At the start of this book, Emmy really wants to make friends with girls her own age. Most of the emotional arc of this book follows her punishment for this horribly selfish desire, until she repents and saves everyone and her former friends (and even one human girl!) reluctantly let her back into their good graces. This is a bit of an exaggeration, and I suspect that any kid who read this book would not recognize it from that description, but I kept wanting to reach into the book and tell Emmy that it was OK to still hurt after the abuse of the previous year, and that if the creatures around her didn't support that then they weren't good friends. Instead, Emmy hesitates to intervene when an annoying (but saintly) rat accosts her while Emmy is attempting to talk to some classmates, resulting in an injury to the clueless rat that Emmy blames herself for . All her old friends, rat and human, now hate her for letting the rat get hurt, while I blamed the author for setting up the poor girl.
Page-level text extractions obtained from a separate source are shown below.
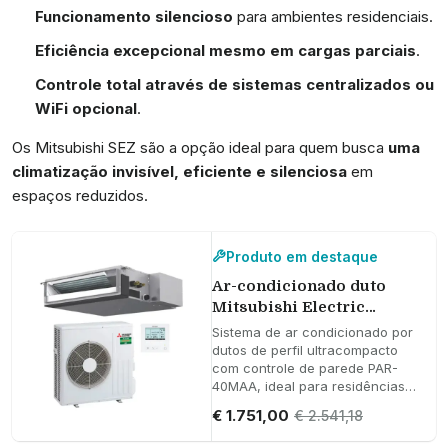
Funcionamento silencioso
para ambientes residenciais.
Eficiência excepcional mesmo em cargas parciais
.
Controle total através de sistemas centralizados ou
WiFi opcional
.
Os Mitsubishi SEZ são a opção ideal para quem busca
uma
climatização invisível, eficiente e silenciosa
em
espaços reduzidos.
Produto em destaque
Ar-condicionado duto
Mitsubishi Electric
MSEZ-35VA 3,5 kW 12000
Sistema de ar condicionado por
BTU
dutos de perfil ultracompacto
com controle de parede PAR-
40MAA, ideal para residências
ou escritórios onde se exige
€ 1.751,00
€ 2.541,18
conforto uniforme, baixo nível
de ruído e alta eficiência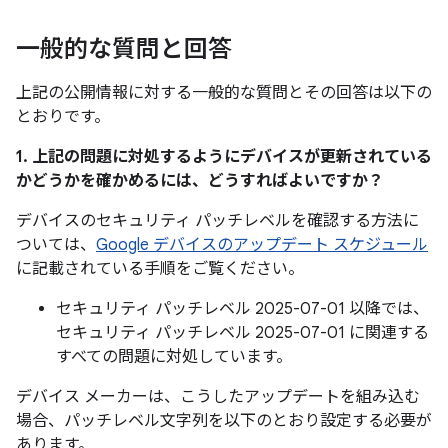
一般的な質問と回答
上記の公開情報に対する一般的な質問とその回答は以下の
とおりです。
1. 上記の問題に対処するようにデバイスが更新されている
かどうかを確かめるには、どうすればよいですか？
デバイスのセキュリティ パッチレベルを確認する方法に
ついては、
Google デバイスのアップデート スケジュール
に記載されている手順をご覧ください。
セキュリティ パッチレベル 2025-07-01 以降では、
セキュリティ パッチレベル 2025-07-01 に関連する
すべての問題に対処しています。
デバイス メーカーは、こうしたアップデートを組み込む
場合、パッチレベル文字列を以下のとおり設定する必要が
あります。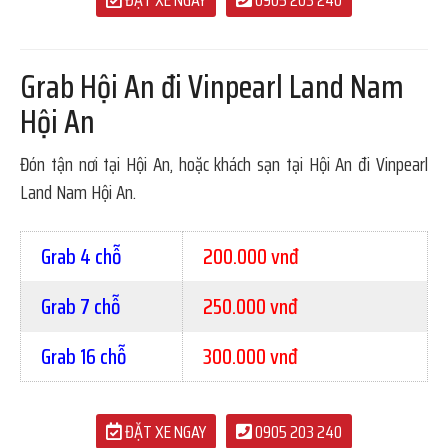
ĐẶT XE NGAY
0905 203 240
Grab Hội An đi Vinpearl Land Nam
Hội An
Đón tận nơi tại Hội An, hoặc khách sạn tại Hội An đi Vinpearl
Land Nam Hội An.
Grab 4 chỗ
200.000 vnđ
Grab 7 chỗ
250.000 vnđ
Grab 16 chỗ
300.000 vnđ
ĐẶT XE NGAY
0905 203 240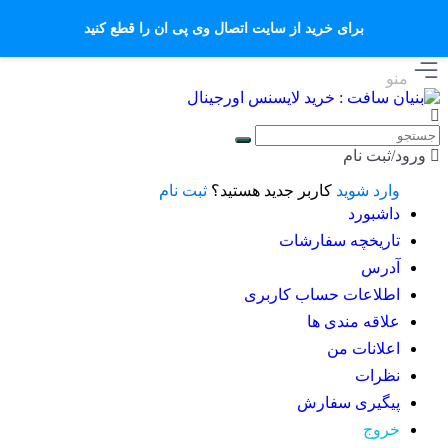
برای خرید از سایت اتصال وی پی ان را قطع کنید
منو
ورود/ثبت نام
وارد شوید
کاربر جدید هستید؟
ثبت نام
داشبورد
تاریخچه سفارشات
آدرس
اطلاعات حساب كاربری
علاقه مندی ها
اعلانات من
نظرات
پیگیری سفارش
خروج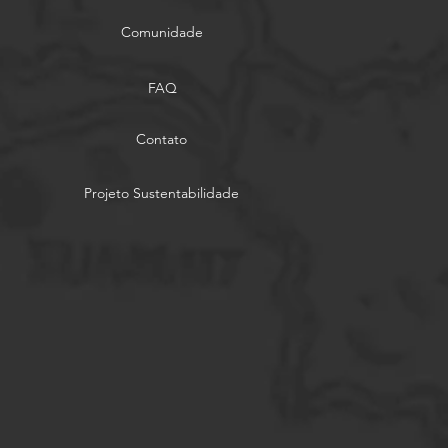
Comunidade
FAQ
Contato
Projeto Sustentabilidade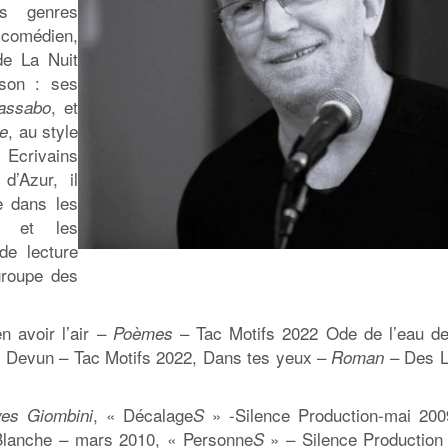
rs genres
 comédien,
de La Nuit
nson : ses
, et
Massabo
, au style
xe
 Ecrivains
’Azur, il
re
dans les
es et les
 de lecture
groupe des
n avoir l’air –
– Tac Motifs 2022 Ode de l’eau de
Poèmes
e Devun – Tac Motifs 2022, Dans tes yeux –
– Des L
Roman
, « Décalage
» -Silence Production-mai 200
ves Giombini
S
 Blanche – mars 2010, « Personne
» – Silence Production
S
In between this there is lots of good adventure, people turning into rats, people living in dollhouses, six year olds clobbering soccer balls, and other good stuff. I suspect my fourth graders would enjoy it a lot, but my biggest impression was the red light indicated moral failure when Emmy preferred trying to make friends for the first time in over a year to hanging out with the rats who helped defeat the evil nanny. The patterns of children's literature all screamed that this was the tragic flaw that would lead Emmy into her great fall, but only gross authorial shenanigans wrangles any harm from "weakness." Humph.
On the plus side, the authors name starts with a "J".